Fair enough for the second paragraph. But like I've already acknowledged, you can't verify the Monero supply the way you're asking. My whole point is Bitcoin users can do this, but in practice *don't* do this. Almost no one exports the whole blockchain to excel to verify for themselves. Certainly no one does this every ten minutes. They just run a node and call it a day.

Not so sure that just because something is a critical vulnerability change would mean it isn't a hard fork especially if we're talking about rollbacks. Sounds like it would be a similar situation to the Ethereum vs Ethereum Classic split.

Sure maybe some customers would be honest and resend payment to merchants, but this is largely impractical to rely on and wishful thinking. Something tells me those millions of users who didn't do anything wrong and are now missing Bitcoin after a rollback would feel very differently.

Would you willingly sacrifice all your Bitcoin at the altar of 21 million? I don't think many would.

I think most would. Almost all Bitcoiners I know would dump any fork where the supply exceeds 21 Million. I certainly would.

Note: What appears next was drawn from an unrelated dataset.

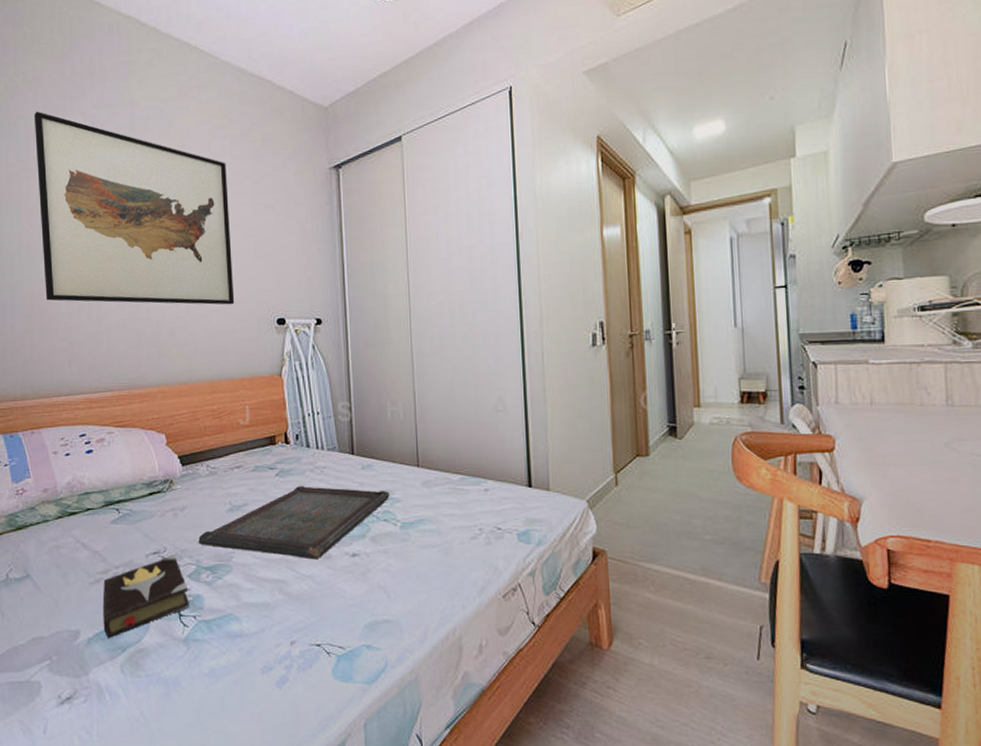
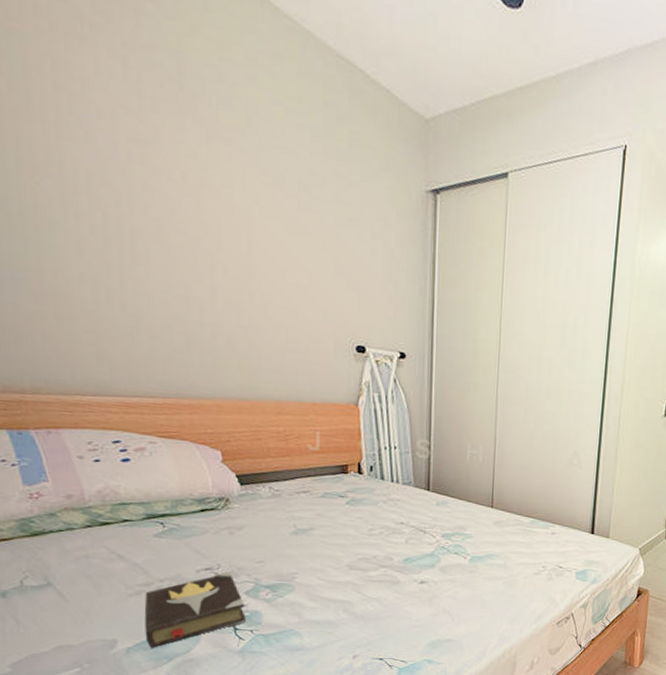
wall art: present [34,111,235,305] -> none [36,28,308,323]
serving tray: present [198,486,390,560] -> none [258,516,462,584]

I mean if that meant a significant part of your stack, or even the entire thing, went poof

because you received fake bitcoin and the chain was rolled back*

Yes. Although I’m not quite sure what situation I’d have to be in for this to happen in this manner. All my UTXOs are thousands of blocks deep, and I don’t think I’d do business with someone completely random for a transaction worth any significant amount of money.

Ok. Just a hypothetical question to see your response. Similar to those who say the world is over populated, but are the last to volunteer themselves off the planet (not saying this is you)

Even honest people that you trust for business could unknowingly receive and give you fake bitcoin in the event of a supply bug exploit depending on the type and how long it goes unnoticed. Imagine newer users onboarding their fiat savings around the same time period, or even older users making a massive trade, only to have received fake Bitcoin.